In today’s edition of The Australian, Dennis Shanahan reported the results of some rather interesting marginal seat polling conducted by Newspoll over the last weekend. Of particular interest to me are the reported results in Lindsay, a seat that I have spent over half my life in. The Newspoll results suggest that Labor’s primary vote has collapsed to just 34% in that seat, and that the Coalition’s vote has surged to 47%. The Greens tend to poll rather poorly in Lindsay, and conservative fringe parties such as the Christian Democrats and One Nation tend to poll well, so these results, if they can be relied upon, suggest that Labor’s David Bradbury and the Rudd Government could be in some real trouble.

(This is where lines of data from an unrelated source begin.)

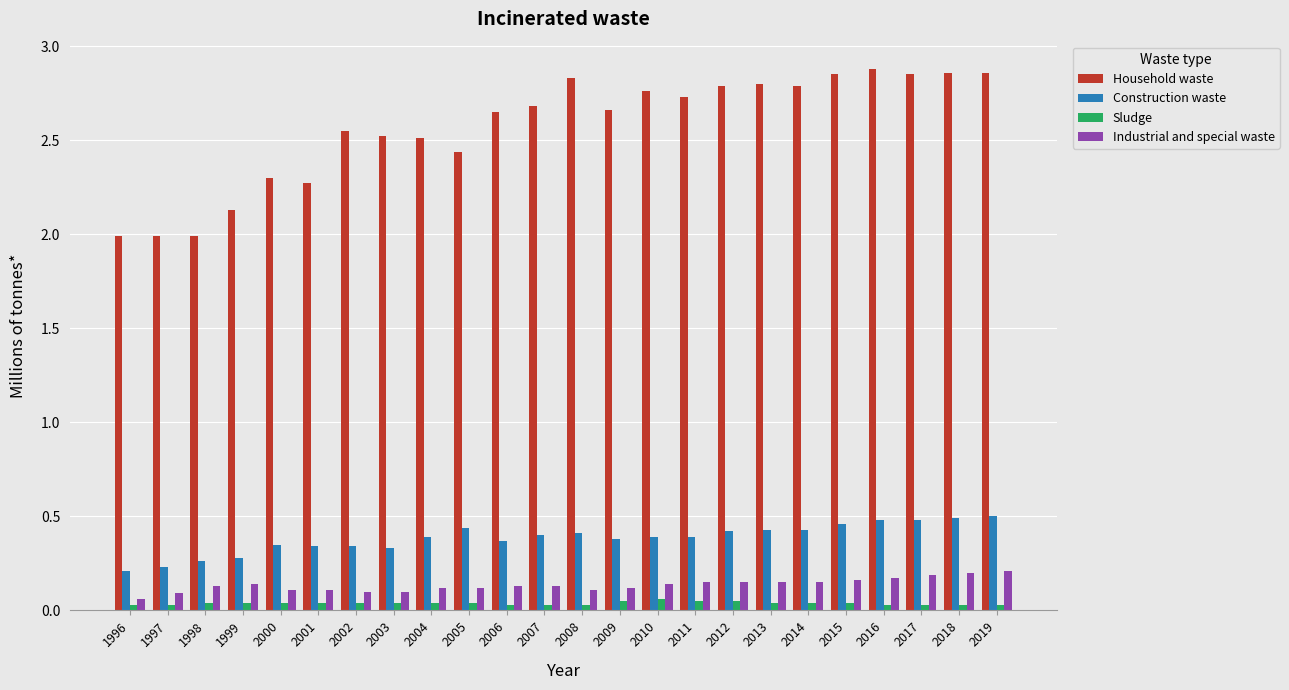

Rank the series by their maximum value, from lowest to highest.

Sludge, Industrial and special waste, Construction waste, Household waste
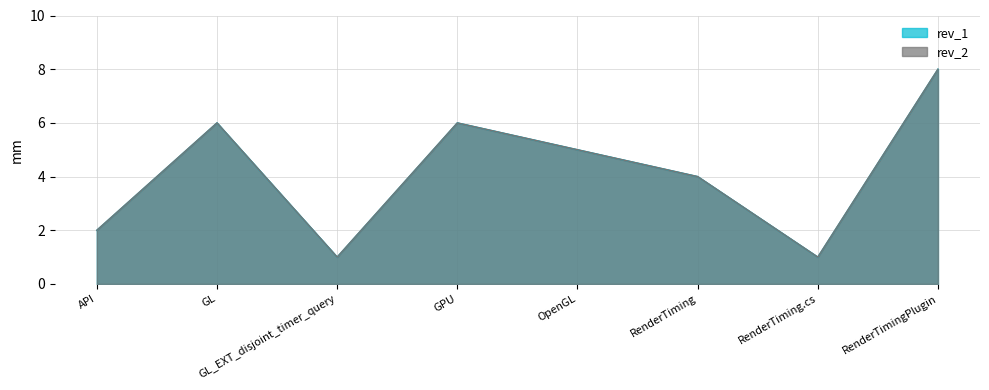

The rev_1 series shows 5 at RenderTiming. True or false?

False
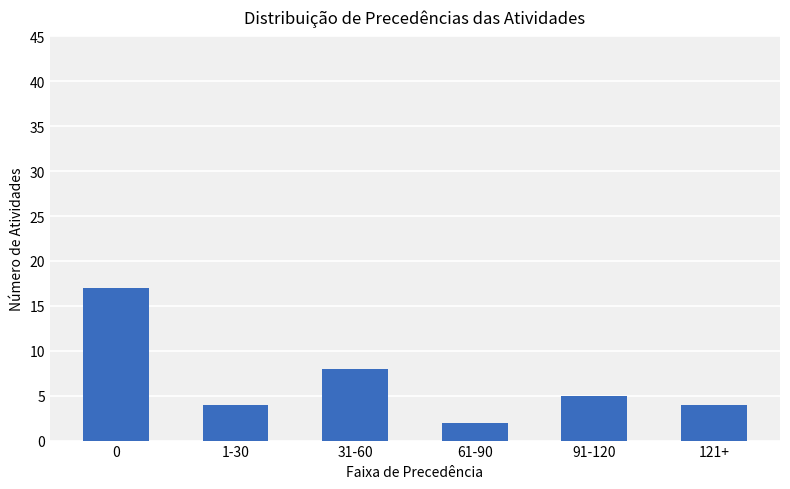

Is it true that the value at 1-30 is 4?

True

While I agree with Mark at Larvatus Prodeo and Possum when they suggest that the Lindsay polling results were irrevocably contaminated by the weekend state by-election in the seat of Penrith, I feel its too simplistic to dismiss the poll entirely. Federal Labor is, make no mistake, on the nose with Howard’s battlers at the moment. Tony Abbott’s straight-talking approach intrinsically appeals to that peculiar strata of the population who thought they saw someone fresh with a dab of economic blue-blood in Kevin Rudd in 2007, and switched their vote from the Coalition to Labor. Abbott is seen to be a man’s man in a way that neither Brendan Nelson nor Malcolm Turnbull was, and Rudd, at least to many, has revealed himself to be a bureaucratic ditherer who does not speak their language.
There are no simple answers to this problem; there is little doubt that Federal Labor’s pollsters and advisors are burning the midnight oil trying to find it. The Prime Minister needs to pay more attention to people in seats like Lindsay and endeavour to do a better job of explaining the achievements of his government to them, and why they should vote for him again.